Public vulnerability databases such as CVE and NVD account for only 60% of security vulnerabilities present in open-source projects and are known to suffer from inconsistent quality. Over the last two years, there has been considerable growth in the number of known vulnerabilities across projects available in various repositories such as NPM and Maven Central. However, public vulnerability management databases such as NVD suffer from poor coverage and are too slow to add new vulnerabilities. Such an increasing risk calls for a mechanism to promptly infer the presence of security threats in open-source projects. In this thesis, we seek to address this problem by treating the identification of security-relevant commits as a classification task.

Since existing literature on neural networks for commit classification is sparse, we first turn to document classification for inspiration. Extensive research in this domain, on the other hand, has resulted in increasingly complex neural models, with a number of researchers questioning the necessity of such architectures. We conduct a large-scale reproducibility study of several recent neural network models, and show that well-executed, simpler models are quite effective for document classification. We find that a simple bi-directional LSTM with regularization yields competitive accuracy and F1 on four benchmark document classification datasets.
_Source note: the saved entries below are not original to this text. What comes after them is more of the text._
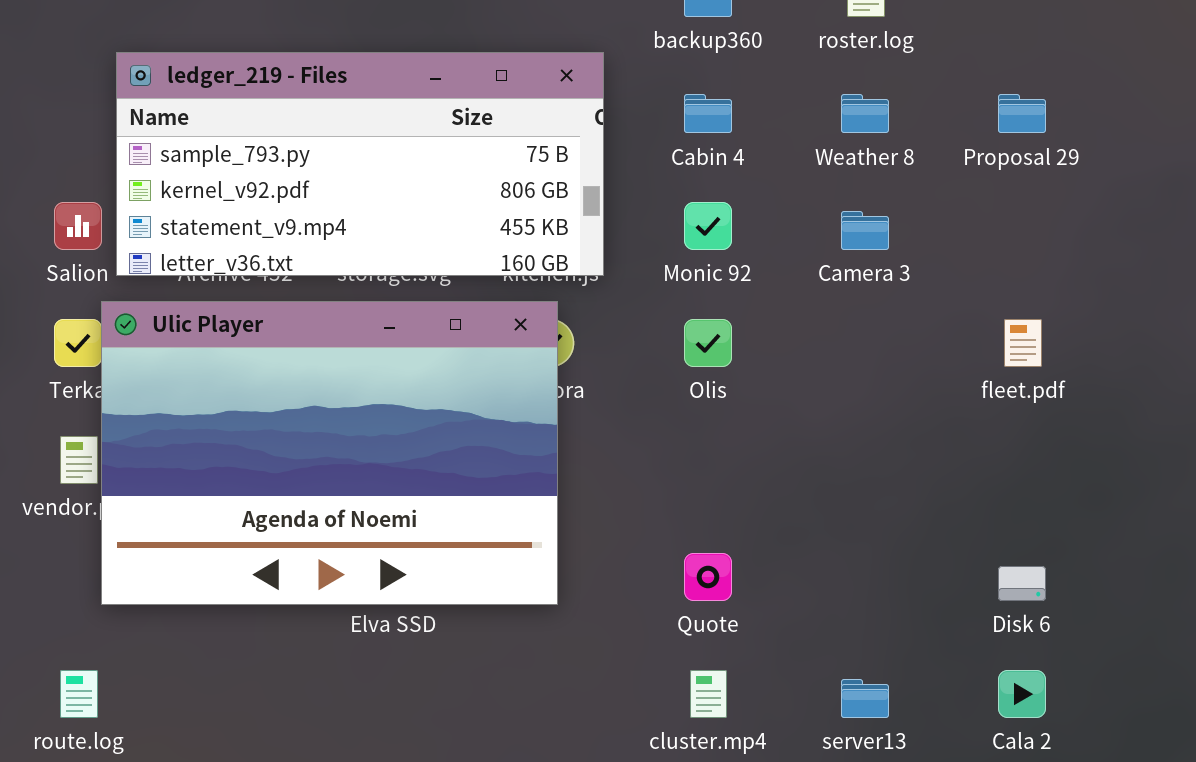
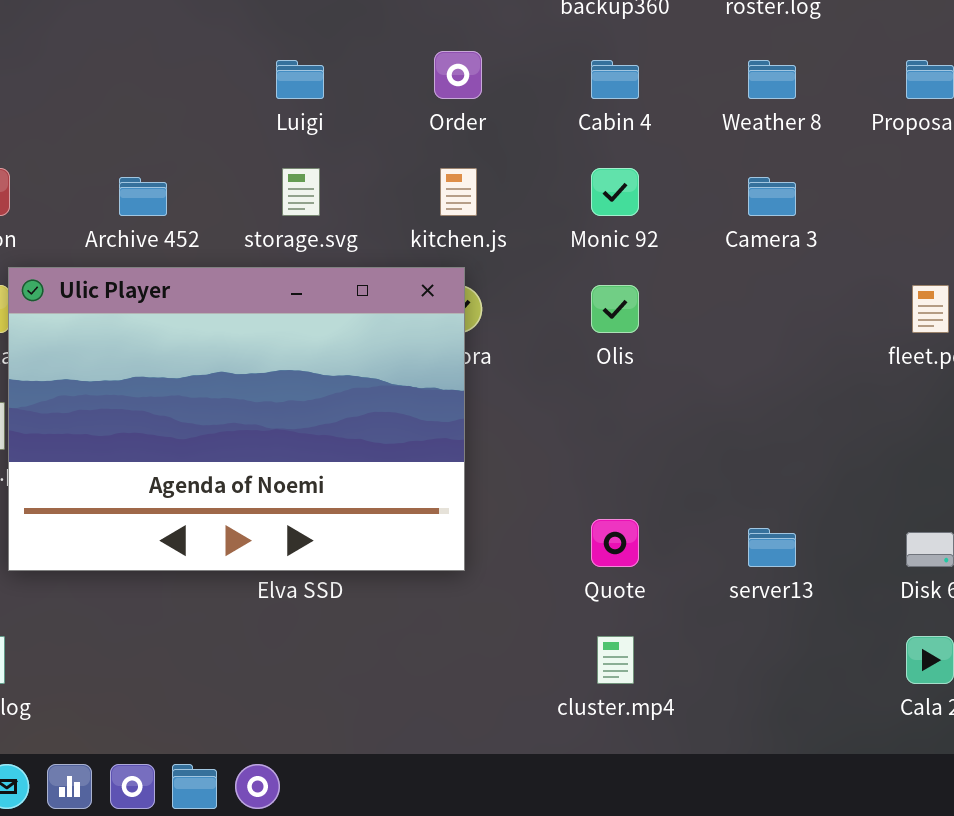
ledger_219 - Files: [116,52,604,276] -> none, closed
server13: [841,679,889,718] -> [748,528,796,567], moved

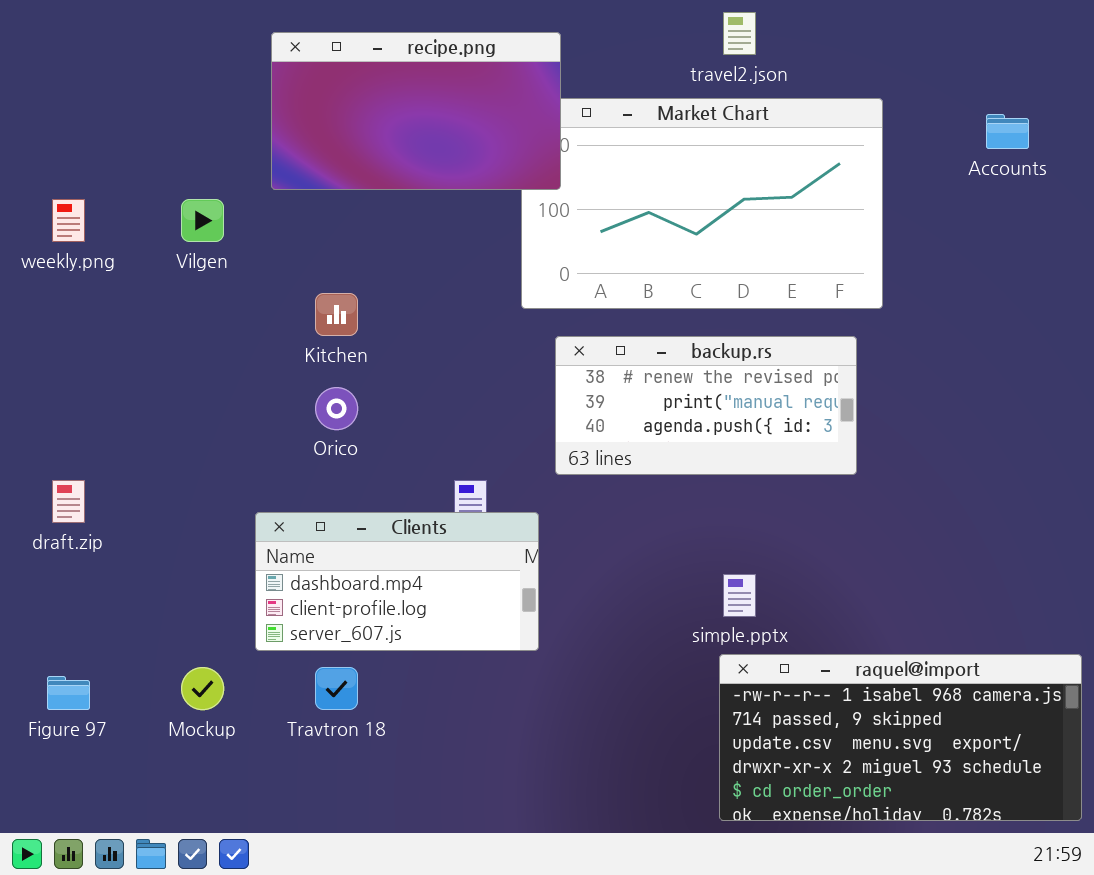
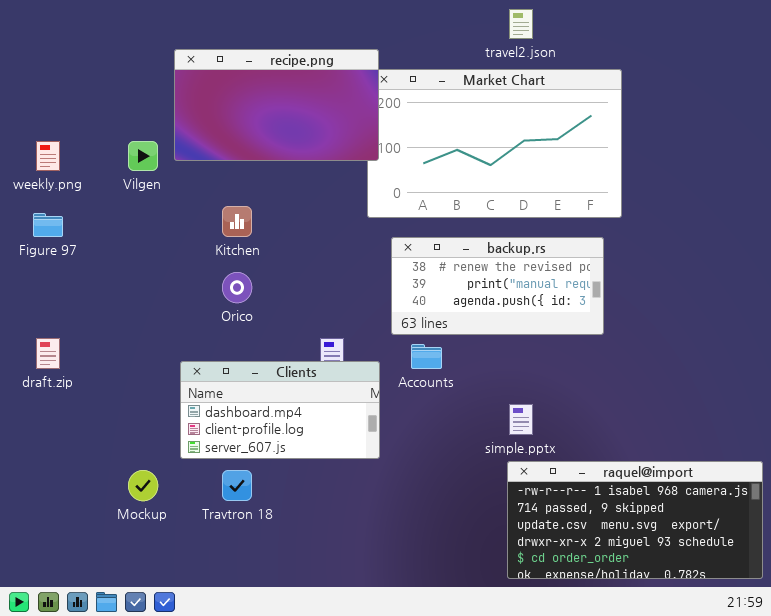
recipe.png: [271,32,561,190] -> [174,49,379,161], moved
Accounts: [986,114,1029,149] -> [411,344,442,369], moved
Figure 97: [47,676,90,710] -> [33,213,63,237], moved

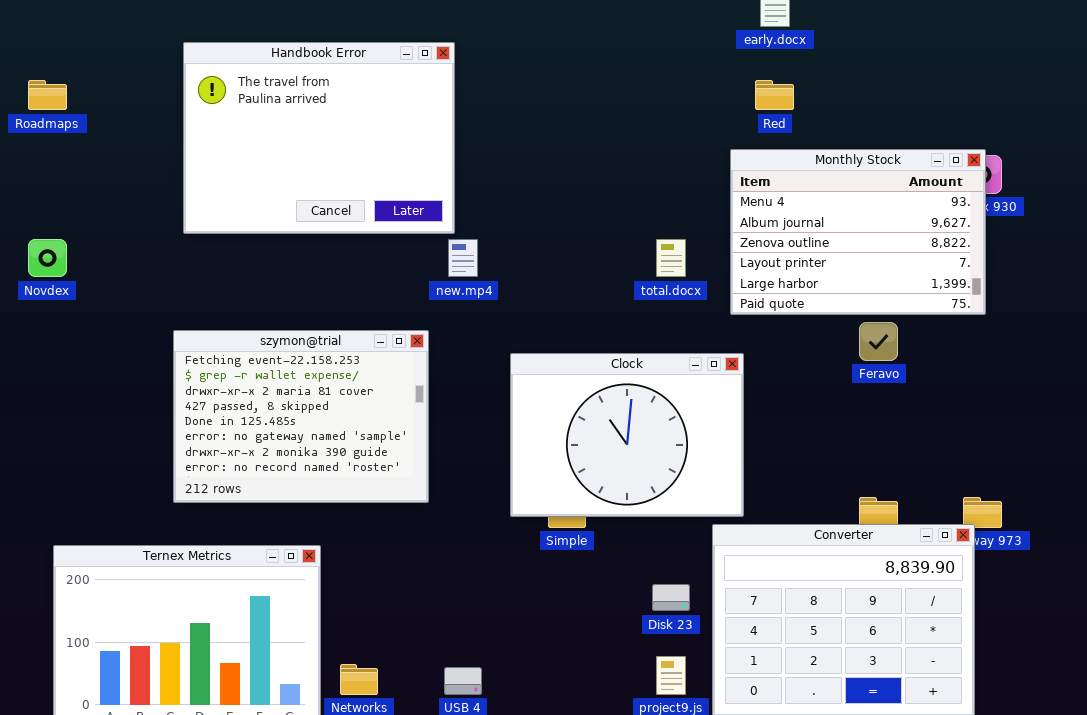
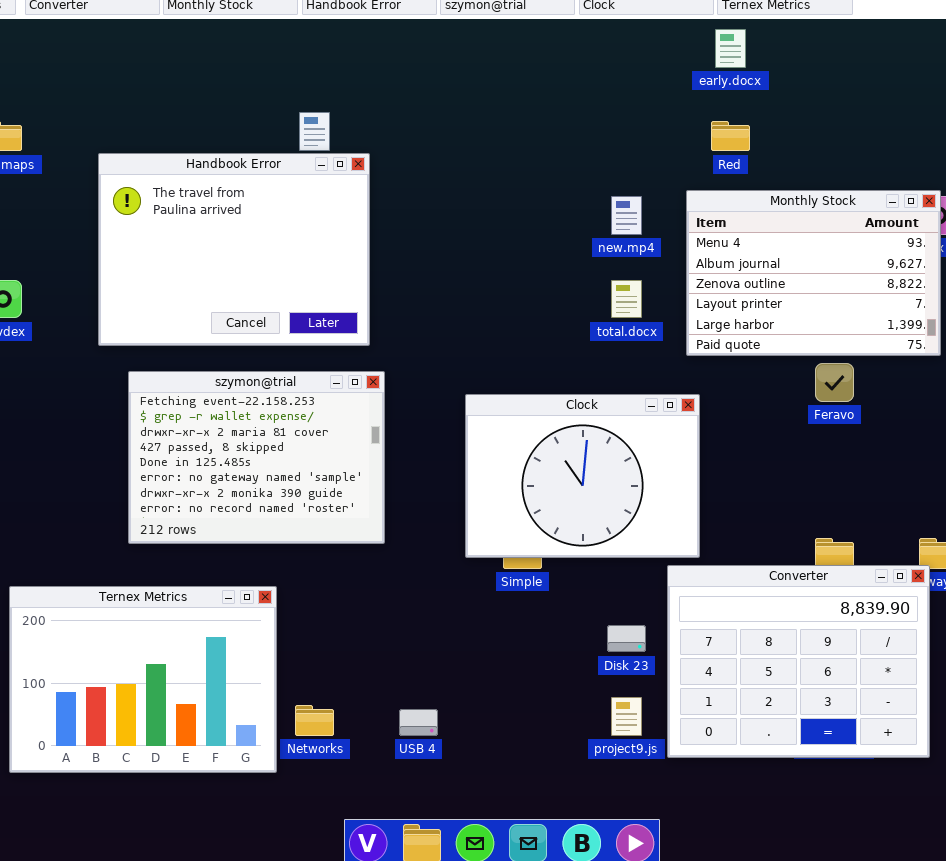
Handbook Error: [183,42,455,234] -> [98,153,370,346], moved
new.mp4: [448,239,478,277] -> [611,196,642,235], moved

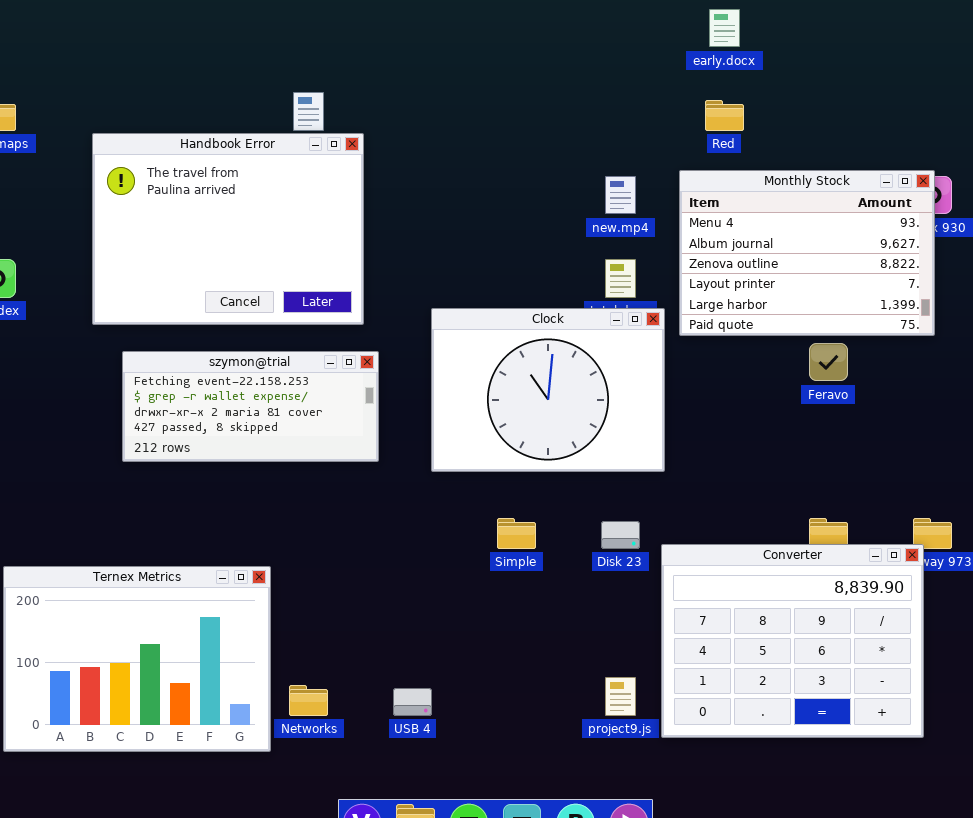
szymon@trial: [128,371,385,544] -> [122,351,379,462], resized
Clock: [465,394,700,558] -> [431,308,665,472], moved
Disk 23: [607,625,646,652] -> [601,521,640,549], moved

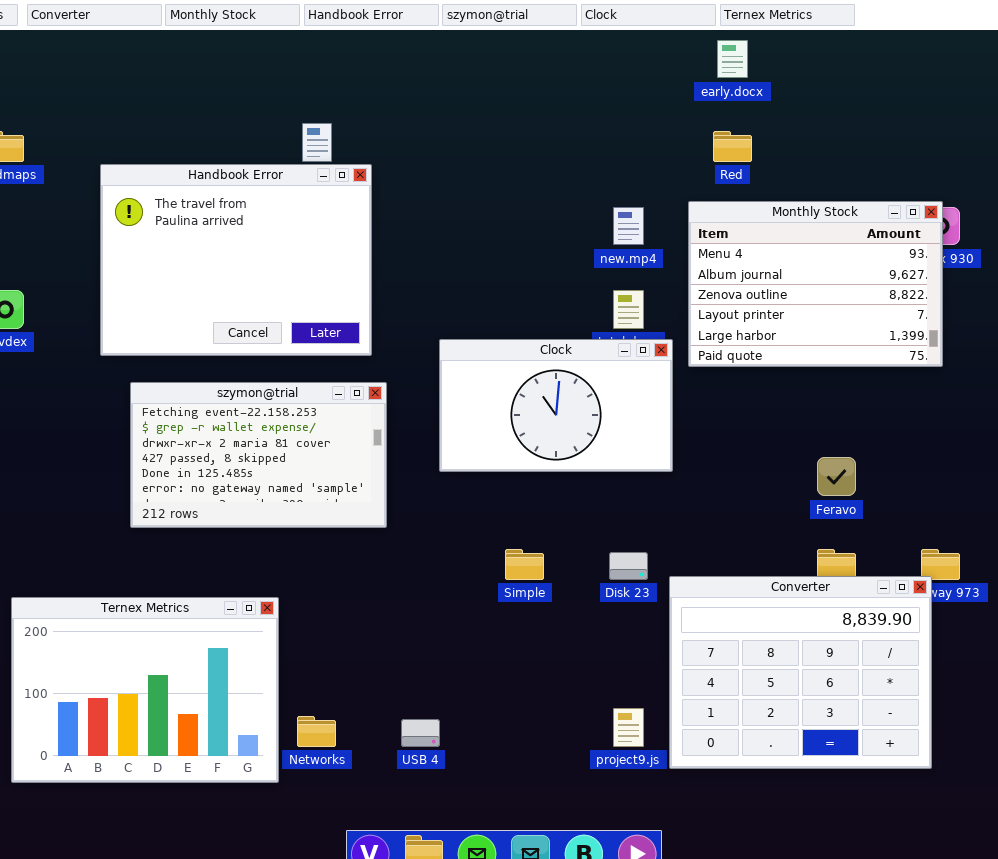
Clock: [431,308,665,472] -> [439,339,673,472], resized
Feravo: [809,343,848,381] -> [817,457,856,496], moved
szymon@trial: [122,351,379,462] -> [130,382,387,528], resized

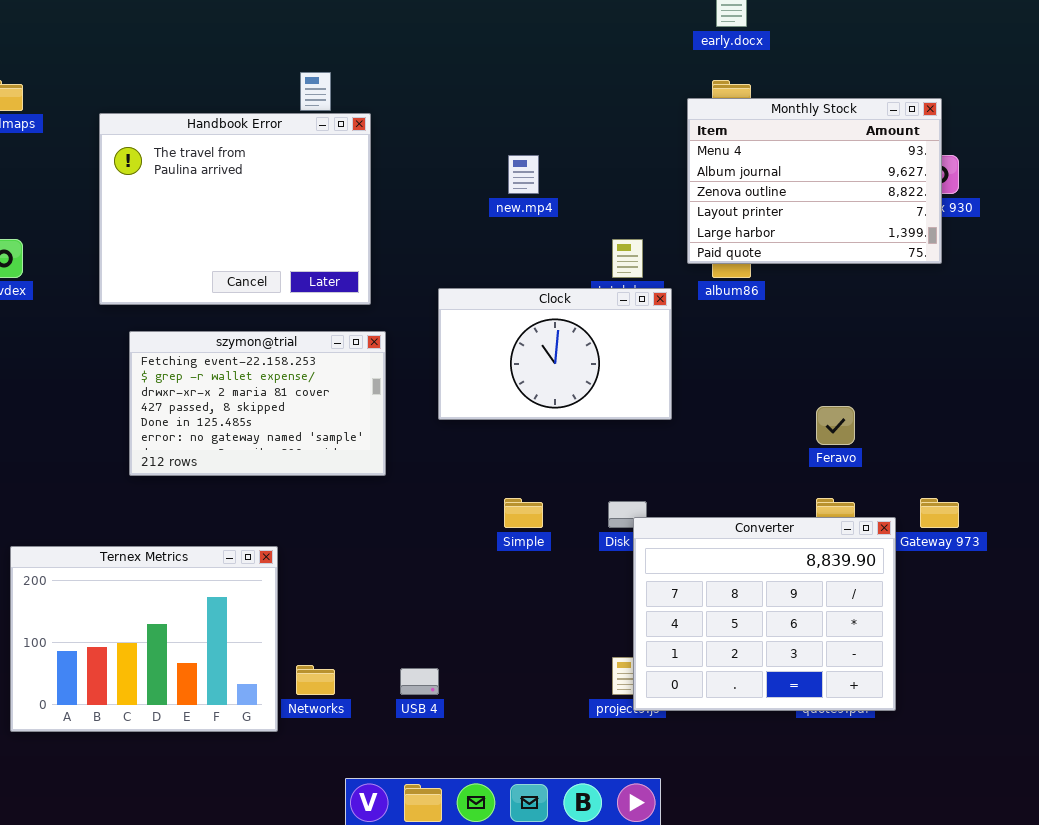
Monthly Stock: [688,201,943,367] -> [687,98,942,264], moved
new.mp4: [613,207,644,245] -> [508,155,539,194], moved
Converter: [669,576,932,769] -> [633,517,896,711], moved

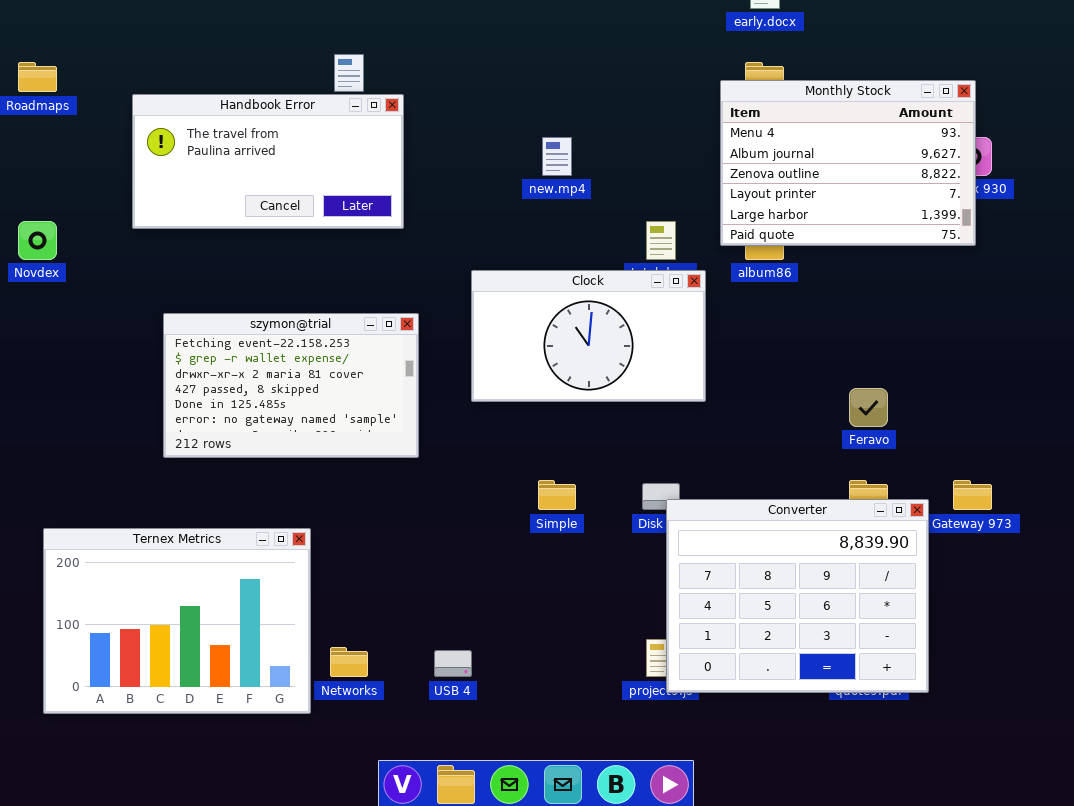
Handbook Error: [99,113,371,305] -> [132,94,404,229], resized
Based on trends in document classification and the domain-specific peculiarities of commit classification, we build a family of hierarchical neural network models for the identification of security-relevant commits. We evaluate five different input representations and show that models that learn on tokens extracted from the commit diff are simpler and more effective than models that learn from path-contexts extracted from the AST. We also show that providing the models with contextual information through features extracted from the source code improves accuracy and F1 further, and discuss why path-based models might not capture any additional information compared to token-based models for this task. Finally, we make a case for reporting standard deviation of test scores across multiple runs in order to avoid erroneous conclusions and establish robust baselines.